Let's take Rust and Nim for example: I did not find Rust
particularly _fun_ to write.  The syntax is heavy with sigils
and brackets as if C++ had made sweet love to Perl.  In order to
guarantee memory safety without garbage collection, it requires
you to manually track things like lifetimes of borrowed pointers.
Mind you, I think Rust is an absolutely amazing language by
amazing people with wonderful documentation and community.
I would like to take another stab at working with it some day
in the future.

But writing Nim feels more like the Python whose syntax it most
closely resembles.  Only a master of C could write idiomatic C as
fast as Nim can generate it for me while letting me concentrate
on solving the problem at hand.

Some additional features in no particular order:

	- statically typed (with inference)

	- iterators

	- macros

	- generics

	- first-class functions

	- operator overloading

	- foreign function interface (FFI) to use C libraries

	- many common C library bindings already available

It supports all of the paradigms I'm most comfortable and
productive using.  It has a very clean syntax.	It's fast.

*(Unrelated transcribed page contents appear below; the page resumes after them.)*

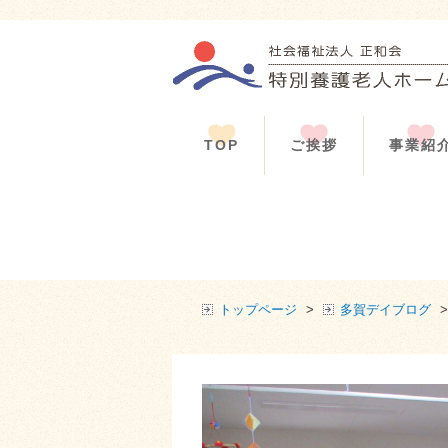
TOP
ご挨拶
事業紹
トップページ
>
多賀デイブログ
>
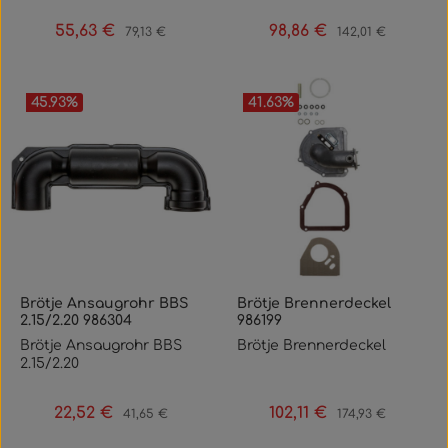
55,63 €
98,86 €
Verkaufspreis:
Regulärer Preis:
Verkaufspreis:
Regulärer Preis:
79,13 €
142,01 €
45.93
%
41.63
%
Brötje Ansaugrohr BBS
Brötje Brennerdeckel
2.15/2.20 986304
986199
Brötje Ansaugrohr BBS
Brötje Brennerdeckel
2.15/2.20
22,52 €
102,11 €
Verkaufspreis:
Regulärer Preis:
Verkaufspreis:
Regulärer Preis:
41,65 €
174,93 €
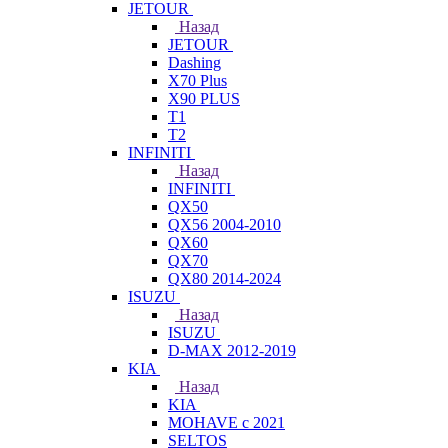
JETOUR
Назад
JETOUR
Dashing
X70 Plus
X90 PLUS
T1
T2
INFINITI
Назад
INFINITI
QX50
QX56 2004-2010
QX60
QX70
QX80 2014-2024
ISUZU
Назад
ISUZU
D-MAX 2012-2019
KIA
Назад
KIA
MOHAVE с 2021
SELTOS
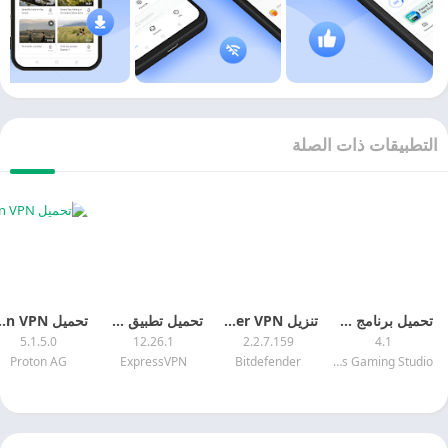
لتطبيقات ذات الصلة
تحميل برنامج Octopus Pro مهكر 2026 Octopus Pro MOD APK
تنزيل Bitdefender VPN مهكر 2026 Bitdefender VPN MOD APK
تحميل تطبيق ExpressVPN مهكر 2026 ExpressVPN MOD APK
تحميل Proton VPN مهكر 2026
5.1.5.0
12.26.1
2.2.7.159
4.1
Proton AG
ExpressVPN
Bitdefender
Octopus Gaming Studio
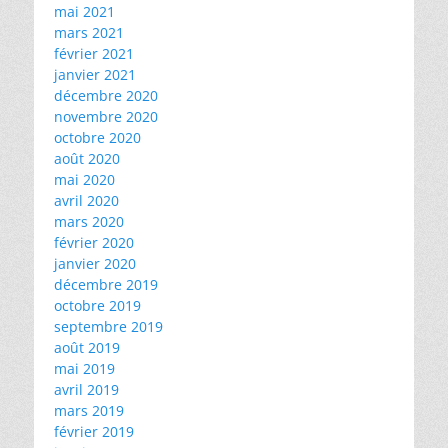
mai 2021
mars 2021
février 2021
janvier 2021
décembre 2020
novembre 2020
octobre 2020
août 2020
mai 2020
avril 2020
mars 2020
février 2020
janvier 2020
décembre 2019
octobre 2019
septembre 2019
août 2019
mai 2019
avril 2019
mars 2019
février 2019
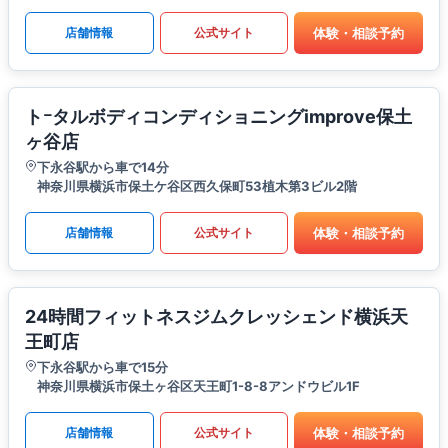
体験・相談予約
店舗情報
公式サイト
トｰタルボディコンディショニングimprove保土
ヶ谷店
下永谷駅から車で14分
神奈川県横浜市保土ケ谷区西久保町53植木第3ビル2階
体験・相談予約
店舗情報
公式サイト
24時間フィットネスジムクレッシェンド横浜天
王町店
下永谷駅から車で15分
神奈川県横浜市保土ヶ谷区天王町1-8-8アンドウビル1F
体験・相談予約
店舗情報
公式サイト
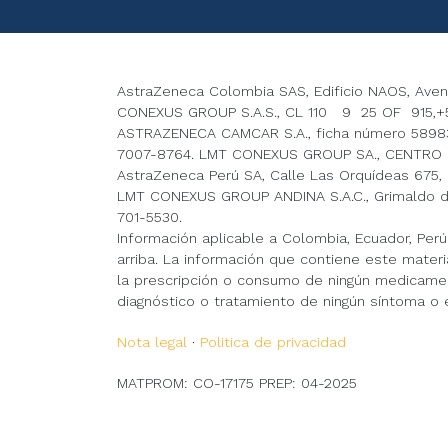
AstraZeneca Colombia SAS, Edificio NAOS, Avenida
CONEXUS GROUP S.A.S., CL 110 9 25 OF 915,+5
ASTRAZENECA CAMCAR S.A., ficha número 589831
7007-8764. LMT CONEXUS GROUP SA., CENTRO 
AstraZeneca Perú SA, Calle Las Orquídeas 675, In
LMT CONEXUS GROUP ANDINA S.A.C., Grimaldo del 
701-5530.
Información aplicable a Colombia, Ecuador, Per
arriba. La información que contiene este materi
la prescripción o consumo de ningún medicament
diagnóstico o tratamiento de ningún síntoma o
Nota legal
·
Politica de privacidad
MATPROM: CO-17175 PREP: 04-2025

The only real downside to Nim is that the community is relatively
small.

Oh, and the significant whitespace (inspired by Python) is a
deal-breaker for some folks.




What's the plan?

I learn best by writing.  Specifically, when I write about what
I'm learning as if _I_ already knew what I was talking about
and was authoring a book for _other people_ who don't.	It's a
helpful lie and one that works even better when the outcome is
a document that is genuinely useful to others.	I do it all the
time on my website[3].

Since this will be rough, I think I'll just write it as a phlog
mini-series.  Then, when I actually feel more confident with
Nim, maybe I'll clean it up a bit and package it up as some sort
of document.

So join me for Nim Day 2, and let's learn Nim together!



[1]
gopher://sdf.org/0/users/ratfactor/phlog/2018-08-12-Weekend-Tech-Scramble
[2]
gopher://sdf.org/0/users/ratfactor/phlog/2018-08-15-Text-has-styles
[3] http://ratfactor.com/slackware/pkgblog/

By the way, my "PkgBlog" (short for Slackware "Package Blog")
in link [3] above is finally live and I'm currently writing the
entry for the 'bash' package!  I'll be mirroring here on Gopher
as soon as I have an AsciiDoc-to-text formatter!